WORK TO COMPLETE: Take the listing below and write it out again exactly, skipping any picture that it holds.

:::::

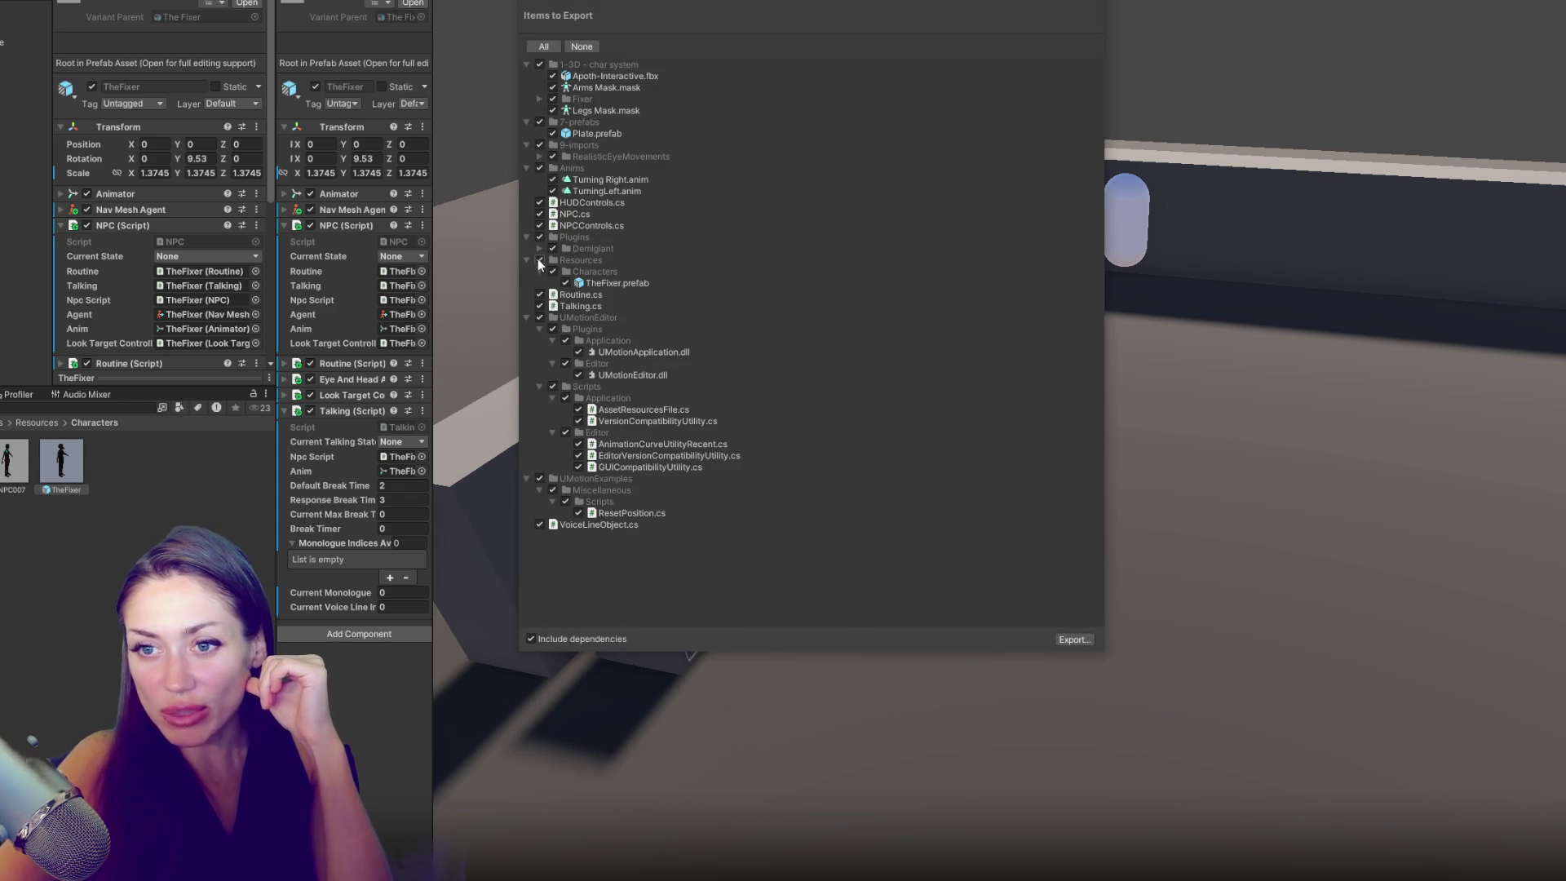
left_click(539, 272)
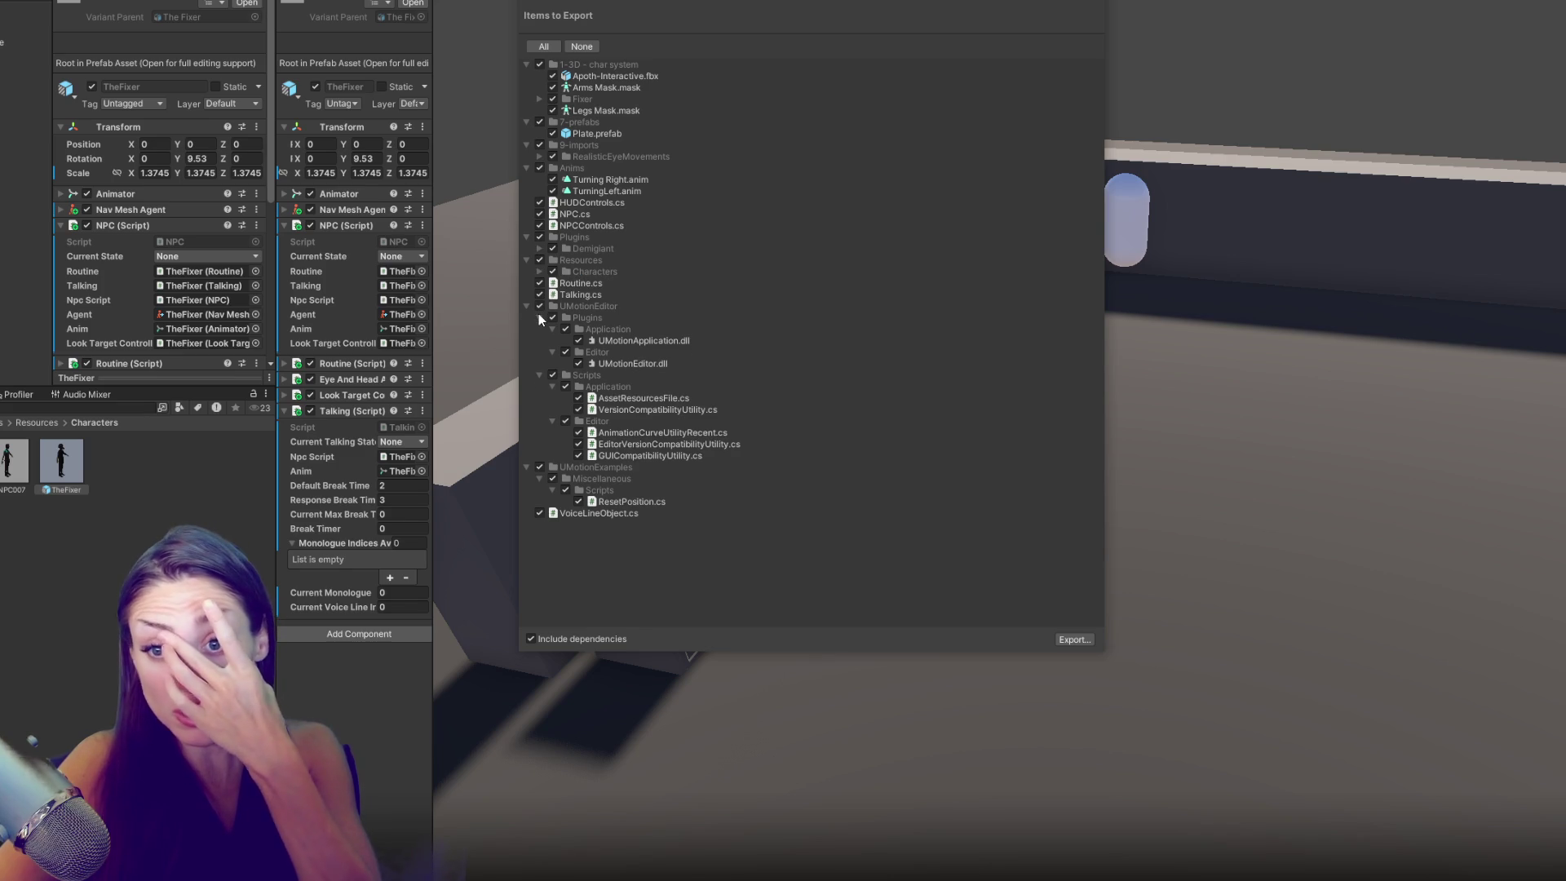
left_click(540, 318)
left_click(539, 328)
left_click(539, 351)
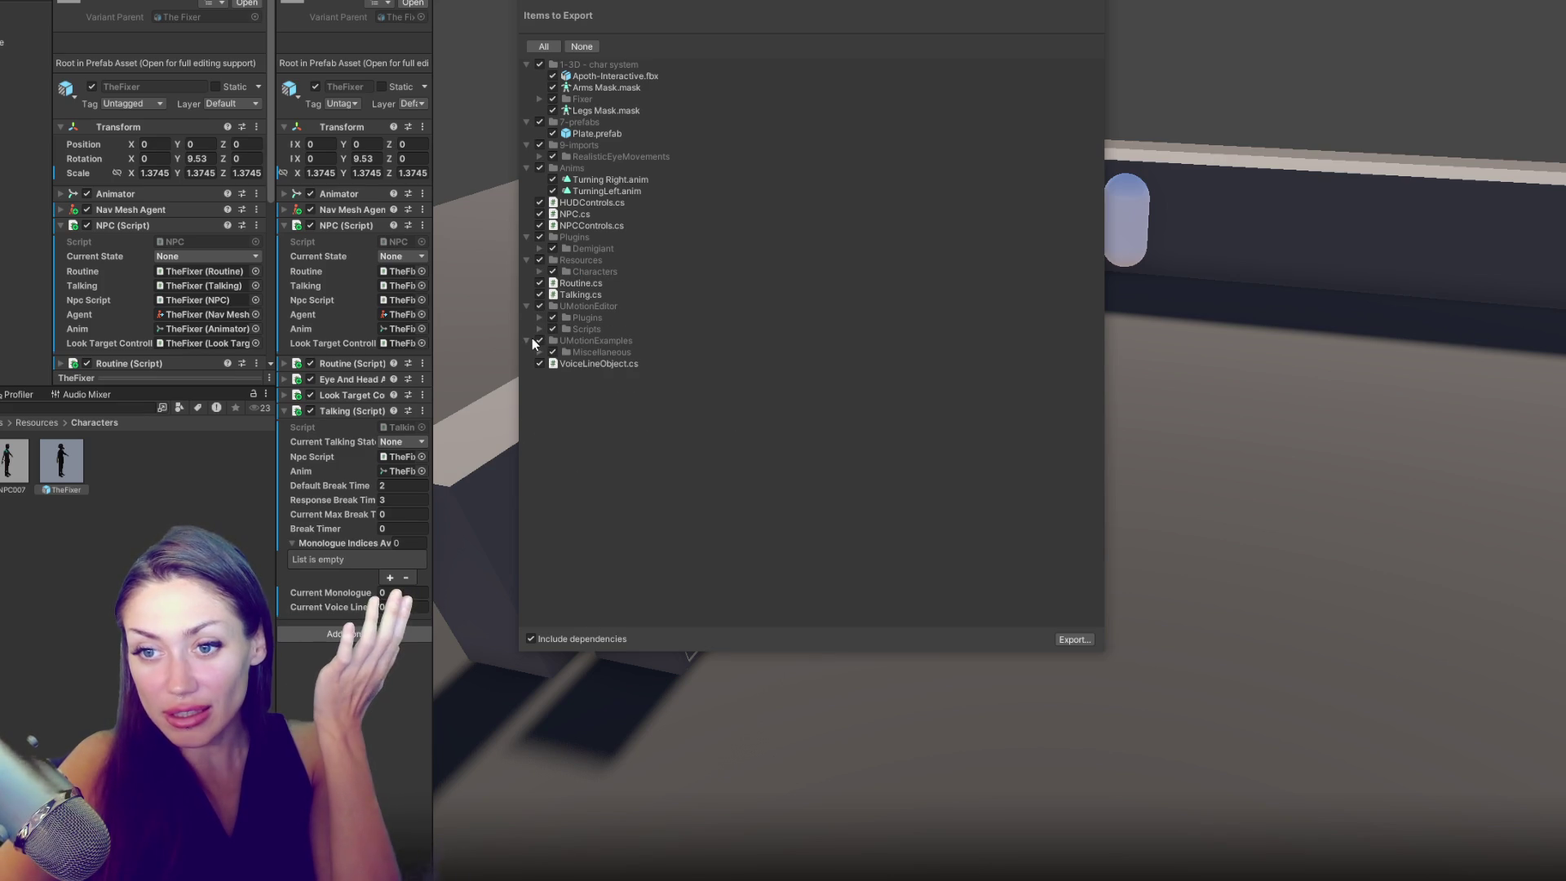
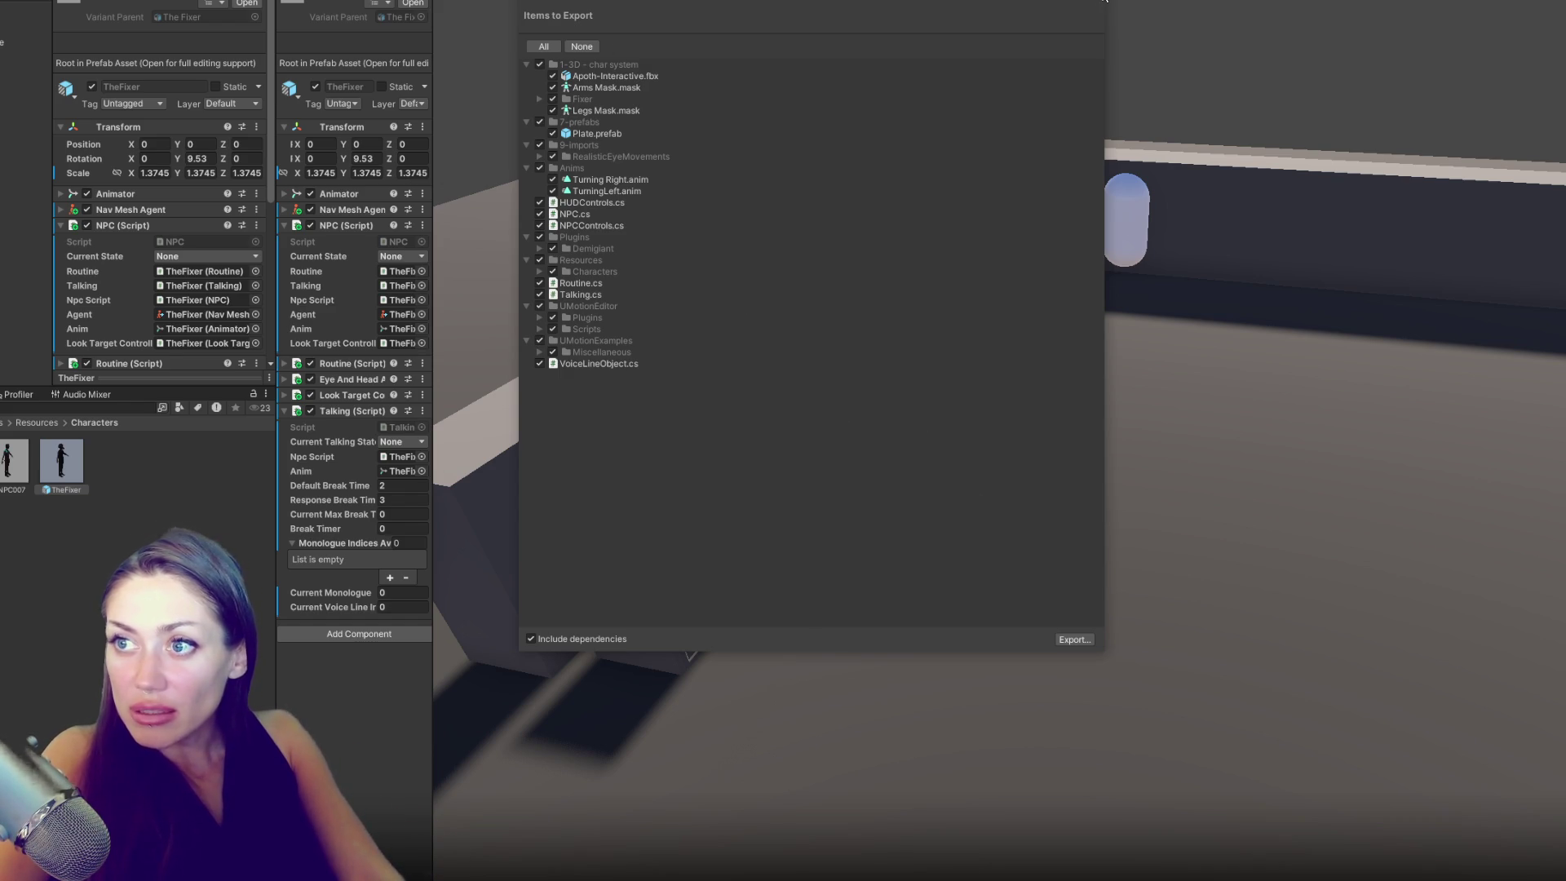
- Close the Export Package window and dismiss TheFixer's context menu without choosing anything
key("Escape")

:::::

SOLUTION:
left_click(539, 272)
left_click(540, 318)
left_click(539, 328)
left_click(539, 351)
- Close the Export Package window and dismiss TheFixer's context menu without choosing anything
key("Escape")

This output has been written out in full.